In the Operations Frame and Free Order condition participants are willing to pay wholesale prices for the LATER option that are on average 52% above the risk-neutral benchmark, and this overpayment is even higher, at 84%, in the Fixed Order condition. These overpayments translate to leaving 10% of expected profit on the table in the Free Order condition, and 16% in the Fixed Order condition. In contrast, we observe no overpayment for the equivalent option in the Neutral Frame. Why are participants willing to pay different amounts for flexibility in the Operations and Neutral Frames? We consider two potential explanations.

The first explanation relates to the fact that in the Neutral Frame partici-pants face a simpler problem than they do in the Operations Frame, because in the Neutral Frame they make decisions about the profit distributions from the two options presented to them directly. In the Operations Frame, however, they have to construct these profit distributions from problem parameters first. We term this the cognitive effort hypothesis.

While the latter can explain differences between the Operations and the Neutral Frame, there is no a priori reason to assume that limited capabilities or willingness to construct the correct prospects would bias the valuation of flexibility in any specific direction. Overvaluation is putting too much weight on the positive aspect of increased flexibility (namely a better match between supply and demand) while undervaluation is putting too much weight on the negative aspect (namely paying a higher per-unit price). Shedding more light on this issue, our second explanation for the results implies psychological aspects of the LATER option increasing its value, beyond the expected profit. One such aspect may have to do with the fact that the LATER option allows participants to avoid any ex post decision regret from failing to match supply and demand.

The following, admittedly highly simplistic model, captures this logic. Suppose participants experience some disutility from ex-post inventory error, f (|q−D|) (Schweitzer and Cachon 2000). Assuming f0(·) > 0 and f (0) = 0, this disutility is meaningless when ordering LATER (where q = D) but decreases the expected utility from ordering NOW,

UN OW=E [u (πN OW(q)) −f (|q−D|)] (4.3)

The willingness-to-pay for full flexibility then increases relative to a newsvendor that does not anticipate future regret from an order decision.
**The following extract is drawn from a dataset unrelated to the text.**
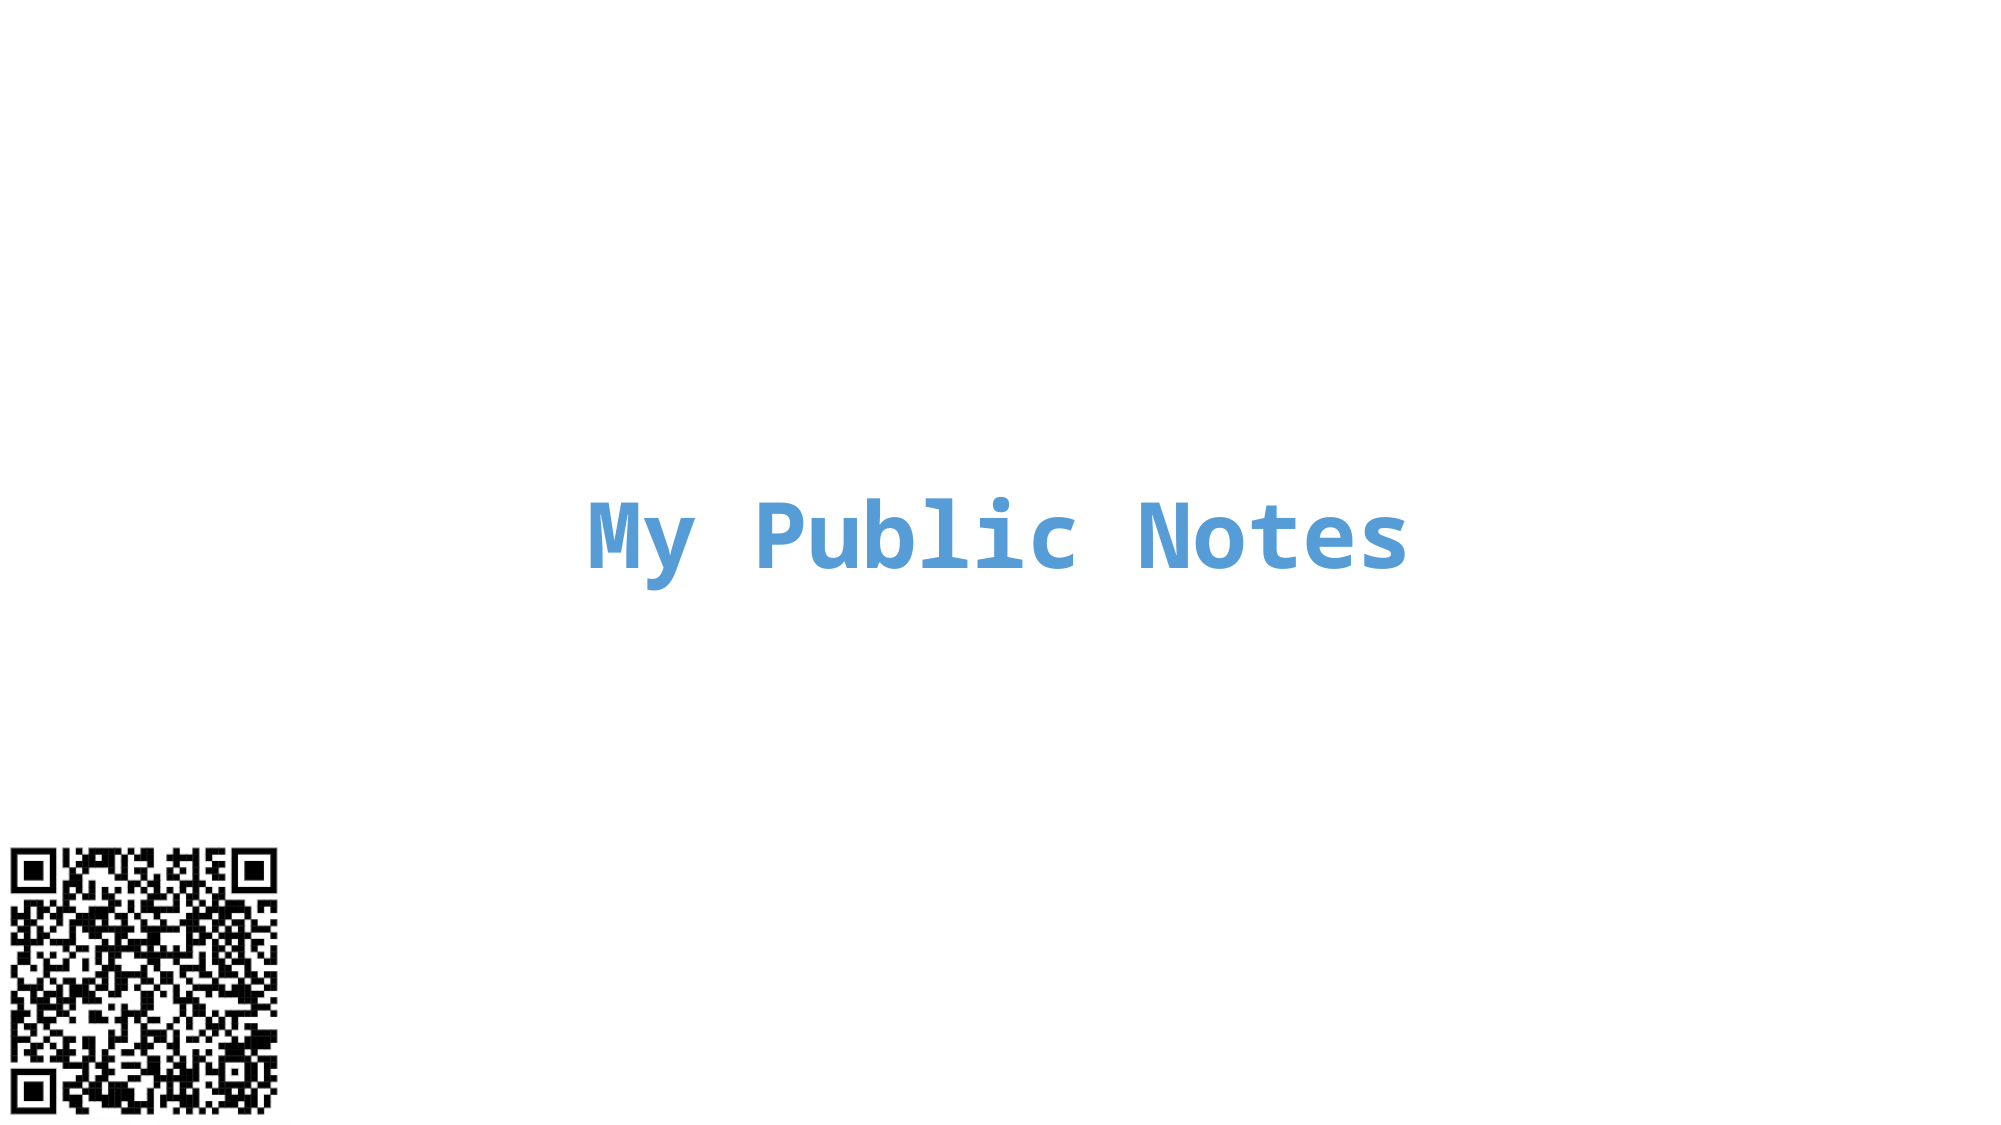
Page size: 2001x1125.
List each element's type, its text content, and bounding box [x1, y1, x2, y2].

title My Public Notes [137, 430, 1863, 648]
picture [0, 835, 292, 1125]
Theorem 8. The willingness-to-pay for flexibility, δ, is higher if the decision maker experiences and anticipates disutility from the ex-post inventory error,

|q − D|.

Even though anticipated regret is minimized at the profit maximal order quantity (because regret is minimized at mean demand which is qRN , given our parameters, see Schweitzer and Cachon 2000), it may well be that the impact of decision regret is even stronger in our setting than in previous newsvendor ex-periments without a decision postponement option. This is because the ex-ante presence of such an option may render regret from ex-post inventory error from a newsvendor order decision very salient. When foregoing the option to order LATER a decision maker is more likely to engage in self-recrimination, which is a strong antecedent variable for decision regret (Sugden 1985). Anticipated de-cision regret becomes a valid behavioral explanation for apparent overvaluation of flexibility since the Operations Frame provides the decision maker with an appropriate frame-of-mind for regret behavior. Clearly, such a frame-of-mind is non-existent in the Neutral Frame. This implies a lower valuation of flexibility since regret behavior captured in (4.3) is meaningless under this frame. We term this the framing and regret hypothesis.
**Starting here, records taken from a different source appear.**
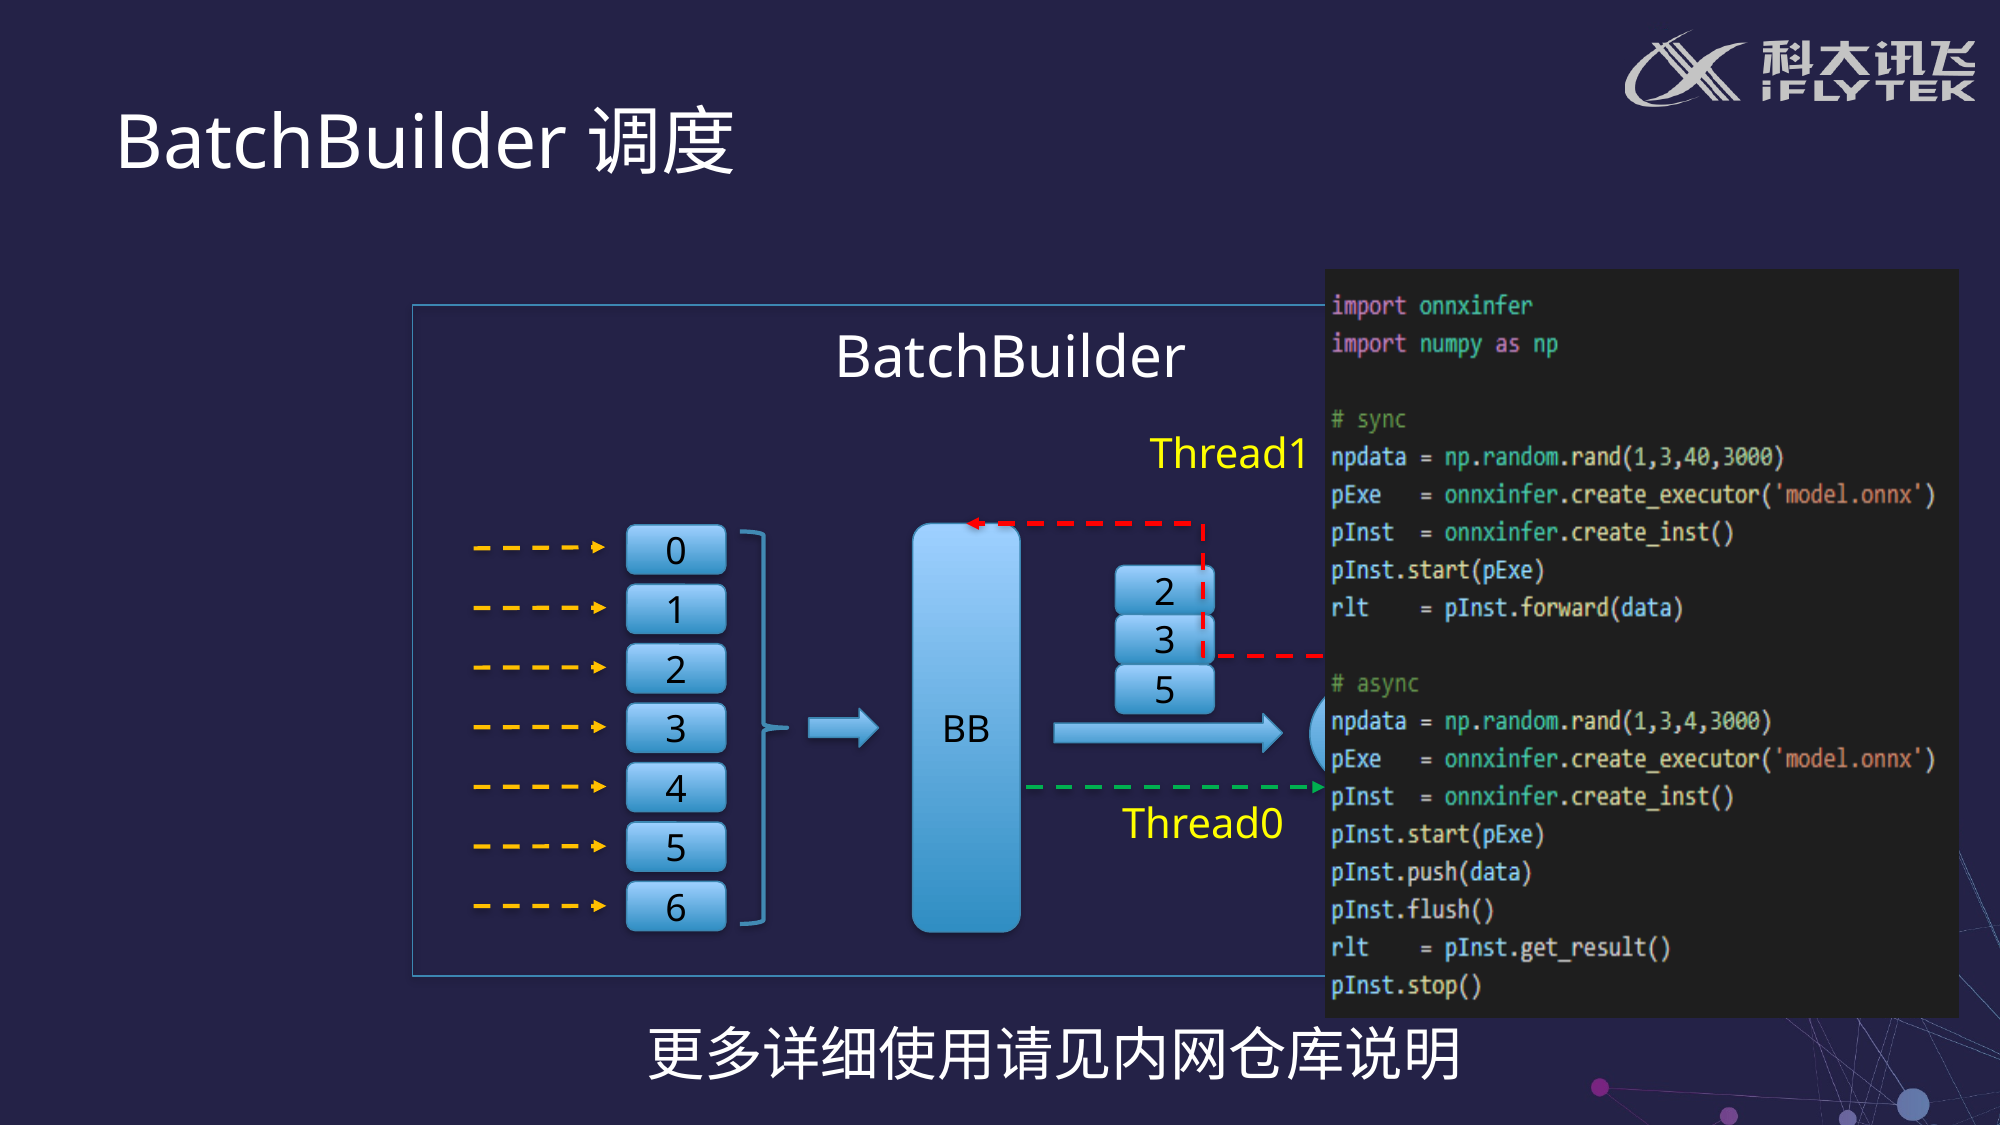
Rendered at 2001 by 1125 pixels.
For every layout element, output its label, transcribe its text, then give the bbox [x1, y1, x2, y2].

title BatchBuilder调度 [99, 45, 1900, 233]
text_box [412, 304, 1319, 977]
text_box 更多详细使用请见内网仓库说明 [631, 1010, 1477, 1095]
picture [0, 0, 2000, 1125]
The framing, regret, and cognitive effort explanations offered above are not mutually exclusive. We designed Study 2 to measure whether overvaluing flexi-bility in the Operations Frame persists in a cognitively less challenging setting.

To do this, we simplify the problem in the Operations Frame by allowing cus-tomer demand to take only three values: 100, 150 and 200. If we continue to observe overvaluing flexibility in this simpler setting, it will provide additional evidence that behavioral factors, such as the desire to avoid anticipated decision regret, are causing flexibility to be overvalued.